Justin Timberlake's life is really starting to reflect his art.
The Social Network star is trying to help struggling MySpace by taking a stake in the pioneering social-networking site, whose creative vision needs a shot in the arm now that it's playing second fiddle (way second fiddle) to Facebook.
Wait, Timberlake knows he's not actually Sean Parker, right?
Presumably he does. But if there's anyone who can bring sexy back to MySpace, it's Timberlake, right?
"There's a need for a place where fans can go to interact with their favorite entertainers, listen to music, watch videos, share and discover cool stuff and just connect," the Emmy and Grammy-winning Bad Teacher star said in a statement Wednesday.
"MySpace has the potential to be that place. Art is inspired by people and vice versa, so there's a natural social component to entertainment. I'm excited to help revitalize MySpace by using its social media platform to bring artists and fans together in one community."
Timberlake's got his work cut out for him.
In what was seen then as an ingenious move, News Corp. snatched up MySpace in 2005 for $580 million—only to see a huge portion of its users flock to Facebook, which grew from a college-specific site to a 500-million-strong online community in seven years. (You know, as seen in The Social Network, featuring Timberlake as Facebook's go-getting first president, Sean Parker.)

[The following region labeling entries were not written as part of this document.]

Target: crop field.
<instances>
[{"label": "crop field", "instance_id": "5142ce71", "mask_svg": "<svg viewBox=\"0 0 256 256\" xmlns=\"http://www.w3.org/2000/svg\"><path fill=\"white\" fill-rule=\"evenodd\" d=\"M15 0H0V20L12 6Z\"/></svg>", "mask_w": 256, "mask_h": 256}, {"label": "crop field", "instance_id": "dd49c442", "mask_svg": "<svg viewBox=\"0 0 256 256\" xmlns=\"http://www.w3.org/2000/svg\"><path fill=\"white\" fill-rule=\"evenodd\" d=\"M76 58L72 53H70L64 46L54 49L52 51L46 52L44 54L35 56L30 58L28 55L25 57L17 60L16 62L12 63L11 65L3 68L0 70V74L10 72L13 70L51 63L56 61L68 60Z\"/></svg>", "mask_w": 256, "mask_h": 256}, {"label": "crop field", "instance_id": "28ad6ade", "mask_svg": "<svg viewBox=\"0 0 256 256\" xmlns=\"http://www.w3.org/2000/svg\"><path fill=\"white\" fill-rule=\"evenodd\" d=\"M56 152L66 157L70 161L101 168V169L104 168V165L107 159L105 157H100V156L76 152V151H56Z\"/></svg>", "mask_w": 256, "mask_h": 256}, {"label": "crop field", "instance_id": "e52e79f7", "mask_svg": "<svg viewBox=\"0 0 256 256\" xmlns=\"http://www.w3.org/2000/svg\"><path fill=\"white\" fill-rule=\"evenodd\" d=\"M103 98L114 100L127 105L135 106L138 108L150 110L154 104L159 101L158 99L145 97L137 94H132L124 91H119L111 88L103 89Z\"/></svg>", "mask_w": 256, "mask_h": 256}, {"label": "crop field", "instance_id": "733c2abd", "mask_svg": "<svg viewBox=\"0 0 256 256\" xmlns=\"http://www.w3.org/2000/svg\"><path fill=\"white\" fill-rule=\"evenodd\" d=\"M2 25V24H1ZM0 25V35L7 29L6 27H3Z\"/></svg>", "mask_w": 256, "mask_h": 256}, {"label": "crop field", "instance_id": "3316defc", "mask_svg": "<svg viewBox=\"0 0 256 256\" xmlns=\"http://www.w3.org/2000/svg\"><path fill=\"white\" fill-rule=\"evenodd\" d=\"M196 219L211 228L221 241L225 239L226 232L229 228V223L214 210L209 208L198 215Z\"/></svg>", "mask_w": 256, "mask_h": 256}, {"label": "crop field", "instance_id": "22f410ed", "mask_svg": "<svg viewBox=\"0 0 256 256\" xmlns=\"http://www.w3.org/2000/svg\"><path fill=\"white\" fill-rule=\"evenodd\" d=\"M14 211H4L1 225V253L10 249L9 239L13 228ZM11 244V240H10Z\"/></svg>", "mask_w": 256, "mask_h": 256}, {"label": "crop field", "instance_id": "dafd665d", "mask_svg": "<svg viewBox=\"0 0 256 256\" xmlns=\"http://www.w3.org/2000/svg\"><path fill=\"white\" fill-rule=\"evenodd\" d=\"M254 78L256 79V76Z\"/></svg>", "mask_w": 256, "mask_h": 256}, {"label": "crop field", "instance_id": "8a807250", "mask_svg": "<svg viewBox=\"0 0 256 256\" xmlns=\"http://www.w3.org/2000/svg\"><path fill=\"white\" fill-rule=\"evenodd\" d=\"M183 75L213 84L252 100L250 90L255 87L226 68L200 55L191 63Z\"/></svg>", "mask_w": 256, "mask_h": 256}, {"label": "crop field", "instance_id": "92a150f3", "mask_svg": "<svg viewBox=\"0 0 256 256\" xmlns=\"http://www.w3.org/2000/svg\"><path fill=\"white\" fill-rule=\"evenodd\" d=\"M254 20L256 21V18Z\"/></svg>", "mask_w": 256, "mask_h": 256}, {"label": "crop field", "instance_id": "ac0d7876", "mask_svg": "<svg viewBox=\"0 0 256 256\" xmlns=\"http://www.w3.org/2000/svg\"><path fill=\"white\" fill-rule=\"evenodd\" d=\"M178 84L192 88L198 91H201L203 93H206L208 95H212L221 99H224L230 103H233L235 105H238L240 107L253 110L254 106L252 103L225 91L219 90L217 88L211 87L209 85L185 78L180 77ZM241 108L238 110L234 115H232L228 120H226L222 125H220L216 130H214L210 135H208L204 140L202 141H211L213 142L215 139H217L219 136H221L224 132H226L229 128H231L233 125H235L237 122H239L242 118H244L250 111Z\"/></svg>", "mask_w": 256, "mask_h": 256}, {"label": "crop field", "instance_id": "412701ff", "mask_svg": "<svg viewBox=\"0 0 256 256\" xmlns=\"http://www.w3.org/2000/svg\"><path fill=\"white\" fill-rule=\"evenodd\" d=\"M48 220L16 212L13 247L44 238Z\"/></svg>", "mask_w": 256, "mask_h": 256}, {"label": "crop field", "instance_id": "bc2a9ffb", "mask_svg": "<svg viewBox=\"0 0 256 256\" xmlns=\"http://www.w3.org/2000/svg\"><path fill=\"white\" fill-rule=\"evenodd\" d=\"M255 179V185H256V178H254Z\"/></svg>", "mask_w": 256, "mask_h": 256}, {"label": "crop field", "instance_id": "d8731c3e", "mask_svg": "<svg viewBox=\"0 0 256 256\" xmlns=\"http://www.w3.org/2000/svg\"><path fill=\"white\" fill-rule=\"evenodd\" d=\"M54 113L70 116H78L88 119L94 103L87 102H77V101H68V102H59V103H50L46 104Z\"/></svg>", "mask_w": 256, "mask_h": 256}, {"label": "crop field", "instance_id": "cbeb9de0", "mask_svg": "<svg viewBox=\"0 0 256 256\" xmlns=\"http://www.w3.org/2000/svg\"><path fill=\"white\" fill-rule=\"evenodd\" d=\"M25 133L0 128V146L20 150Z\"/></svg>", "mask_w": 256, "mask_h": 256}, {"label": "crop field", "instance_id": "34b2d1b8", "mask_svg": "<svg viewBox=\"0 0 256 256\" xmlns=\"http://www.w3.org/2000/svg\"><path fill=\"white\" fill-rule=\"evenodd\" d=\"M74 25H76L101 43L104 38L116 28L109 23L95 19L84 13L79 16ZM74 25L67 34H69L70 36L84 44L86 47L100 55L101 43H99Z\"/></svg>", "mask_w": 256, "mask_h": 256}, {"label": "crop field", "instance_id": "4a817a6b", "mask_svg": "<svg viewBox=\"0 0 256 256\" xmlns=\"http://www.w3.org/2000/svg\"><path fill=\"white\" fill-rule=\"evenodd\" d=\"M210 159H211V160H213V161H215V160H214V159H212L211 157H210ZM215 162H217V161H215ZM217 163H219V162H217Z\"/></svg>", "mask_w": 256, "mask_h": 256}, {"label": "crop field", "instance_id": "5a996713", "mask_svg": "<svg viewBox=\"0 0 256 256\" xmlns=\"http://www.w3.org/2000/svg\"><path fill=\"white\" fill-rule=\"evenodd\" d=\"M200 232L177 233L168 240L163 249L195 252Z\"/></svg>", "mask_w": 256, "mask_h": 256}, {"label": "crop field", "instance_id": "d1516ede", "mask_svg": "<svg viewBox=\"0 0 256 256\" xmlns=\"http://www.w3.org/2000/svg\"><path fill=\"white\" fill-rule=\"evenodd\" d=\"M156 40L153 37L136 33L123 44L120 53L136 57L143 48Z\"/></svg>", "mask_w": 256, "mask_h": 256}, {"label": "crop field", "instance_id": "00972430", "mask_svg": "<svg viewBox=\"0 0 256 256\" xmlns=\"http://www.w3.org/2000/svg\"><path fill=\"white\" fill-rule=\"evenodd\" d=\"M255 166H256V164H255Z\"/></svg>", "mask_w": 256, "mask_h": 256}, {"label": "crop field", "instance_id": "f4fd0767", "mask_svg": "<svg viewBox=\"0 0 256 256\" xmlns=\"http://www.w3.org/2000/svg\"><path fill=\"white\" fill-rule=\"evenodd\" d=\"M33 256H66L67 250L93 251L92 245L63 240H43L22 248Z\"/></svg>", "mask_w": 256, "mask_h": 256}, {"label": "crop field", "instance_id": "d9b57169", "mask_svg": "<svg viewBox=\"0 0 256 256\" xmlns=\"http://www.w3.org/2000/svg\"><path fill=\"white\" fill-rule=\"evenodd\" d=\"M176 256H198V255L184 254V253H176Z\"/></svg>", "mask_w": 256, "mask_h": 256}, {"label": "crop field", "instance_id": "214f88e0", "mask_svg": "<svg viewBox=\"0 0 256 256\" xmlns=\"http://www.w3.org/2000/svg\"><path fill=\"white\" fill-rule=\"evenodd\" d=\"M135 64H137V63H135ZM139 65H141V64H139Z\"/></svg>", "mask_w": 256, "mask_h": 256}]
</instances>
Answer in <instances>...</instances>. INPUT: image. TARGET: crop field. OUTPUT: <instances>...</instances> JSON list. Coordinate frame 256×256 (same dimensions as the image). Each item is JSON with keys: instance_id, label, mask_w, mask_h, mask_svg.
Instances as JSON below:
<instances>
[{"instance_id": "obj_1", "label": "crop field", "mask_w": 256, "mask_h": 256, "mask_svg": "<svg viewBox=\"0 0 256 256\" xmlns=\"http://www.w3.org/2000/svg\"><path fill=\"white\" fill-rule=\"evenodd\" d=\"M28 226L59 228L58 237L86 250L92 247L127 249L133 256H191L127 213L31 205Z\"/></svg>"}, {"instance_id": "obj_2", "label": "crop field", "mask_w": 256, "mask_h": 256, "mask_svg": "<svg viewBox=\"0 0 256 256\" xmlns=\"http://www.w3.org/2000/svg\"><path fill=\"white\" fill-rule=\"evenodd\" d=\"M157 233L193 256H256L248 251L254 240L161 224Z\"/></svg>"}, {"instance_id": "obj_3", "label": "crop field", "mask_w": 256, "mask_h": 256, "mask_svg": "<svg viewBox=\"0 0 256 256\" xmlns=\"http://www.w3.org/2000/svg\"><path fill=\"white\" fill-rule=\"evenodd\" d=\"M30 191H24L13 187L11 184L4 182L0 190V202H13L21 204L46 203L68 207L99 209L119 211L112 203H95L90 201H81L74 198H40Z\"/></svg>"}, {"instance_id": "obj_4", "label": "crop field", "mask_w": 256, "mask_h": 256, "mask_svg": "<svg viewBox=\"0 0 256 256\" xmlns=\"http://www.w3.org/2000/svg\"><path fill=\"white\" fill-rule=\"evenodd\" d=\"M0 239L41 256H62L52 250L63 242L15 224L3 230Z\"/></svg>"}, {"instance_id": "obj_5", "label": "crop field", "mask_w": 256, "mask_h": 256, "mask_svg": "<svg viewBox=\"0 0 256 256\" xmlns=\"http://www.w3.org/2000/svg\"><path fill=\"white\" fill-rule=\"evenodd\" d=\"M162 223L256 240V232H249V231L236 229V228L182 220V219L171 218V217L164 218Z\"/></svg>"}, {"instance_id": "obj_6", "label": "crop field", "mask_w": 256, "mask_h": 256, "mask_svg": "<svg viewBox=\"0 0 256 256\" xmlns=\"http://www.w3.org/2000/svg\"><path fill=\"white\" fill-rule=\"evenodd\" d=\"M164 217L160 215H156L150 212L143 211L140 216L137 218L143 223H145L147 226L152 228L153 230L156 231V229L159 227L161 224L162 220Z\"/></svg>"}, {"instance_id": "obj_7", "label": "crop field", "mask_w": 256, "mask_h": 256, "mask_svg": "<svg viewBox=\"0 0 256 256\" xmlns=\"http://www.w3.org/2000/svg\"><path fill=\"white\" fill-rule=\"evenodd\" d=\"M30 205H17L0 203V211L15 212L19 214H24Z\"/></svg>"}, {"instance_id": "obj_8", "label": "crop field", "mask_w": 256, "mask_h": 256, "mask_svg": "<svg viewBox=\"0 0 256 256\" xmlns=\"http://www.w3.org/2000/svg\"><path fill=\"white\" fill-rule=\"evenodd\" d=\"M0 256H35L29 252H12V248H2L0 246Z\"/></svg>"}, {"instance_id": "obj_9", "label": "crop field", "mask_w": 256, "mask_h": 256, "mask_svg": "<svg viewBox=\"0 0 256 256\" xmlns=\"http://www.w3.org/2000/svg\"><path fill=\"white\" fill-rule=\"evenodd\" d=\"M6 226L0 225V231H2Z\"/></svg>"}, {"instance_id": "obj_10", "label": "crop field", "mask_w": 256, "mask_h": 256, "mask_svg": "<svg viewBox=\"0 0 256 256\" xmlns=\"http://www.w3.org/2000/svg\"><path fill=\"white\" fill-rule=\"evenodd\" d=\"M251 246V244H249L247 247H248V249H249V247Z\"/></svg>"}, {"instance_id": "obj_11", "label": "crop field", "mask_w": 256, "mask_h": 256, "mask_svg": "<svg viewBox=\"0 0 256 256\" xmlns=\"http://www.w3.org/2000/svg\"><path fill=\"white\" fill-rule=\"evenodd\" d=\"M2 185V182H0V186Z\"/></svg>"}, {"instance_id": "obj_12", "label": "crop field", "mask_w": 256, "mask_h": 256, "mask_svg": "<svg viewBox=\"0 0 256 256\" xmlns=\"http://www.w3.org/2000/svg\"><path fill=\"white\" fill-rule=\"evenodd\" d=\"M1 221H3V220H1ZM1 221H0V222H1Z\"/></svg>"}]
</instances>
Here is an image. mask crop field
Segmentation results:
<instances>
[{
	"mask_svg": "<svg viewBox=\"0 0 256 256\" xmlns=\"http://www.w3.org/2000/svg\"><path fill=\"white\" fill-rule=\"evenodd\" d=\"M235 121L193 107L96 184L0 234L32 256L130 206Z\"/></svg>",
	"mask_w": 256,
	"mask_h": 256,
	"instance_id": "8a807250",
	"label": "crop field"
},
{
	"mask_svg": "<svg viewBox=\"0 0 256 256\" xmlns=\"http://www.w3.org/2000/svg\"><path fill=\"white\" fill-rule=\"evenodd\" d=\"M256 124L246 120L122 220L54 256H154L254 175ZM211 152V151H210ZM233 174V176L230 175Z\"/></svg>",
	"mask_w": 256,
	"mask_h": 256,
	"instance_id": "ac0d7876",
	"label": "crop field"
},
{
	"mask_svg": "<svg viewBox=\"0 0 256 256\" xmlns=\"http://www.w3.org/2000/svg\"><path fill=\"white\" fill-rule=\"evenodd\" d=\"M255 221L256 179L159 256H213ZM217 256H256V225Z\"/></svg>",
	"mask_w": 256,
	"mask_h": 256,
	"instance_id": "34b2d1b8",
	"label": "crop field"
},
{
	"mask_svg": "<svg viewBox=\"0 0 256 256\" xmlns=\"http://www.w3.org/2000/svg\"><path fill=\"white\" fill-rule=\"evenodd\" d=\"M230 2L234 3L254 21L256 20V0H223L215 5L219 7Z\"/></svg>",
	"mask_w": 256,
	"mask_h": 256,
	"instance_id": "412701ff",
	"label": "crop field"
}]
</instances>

According to the Wall Street Journal, ad-targeting firm Specific Media has agreed to take MySpace off of News Corp.'s hands for $35 million in stock and cash. Abruptly 500 employees are getting laid off in the process.
But instead of saying "cry me a river," Timberlake is determined to help MySpace become a music-centric site for up-and-coming and established artists to showcase their material and attract new fans.
Talk about your friends with benefits!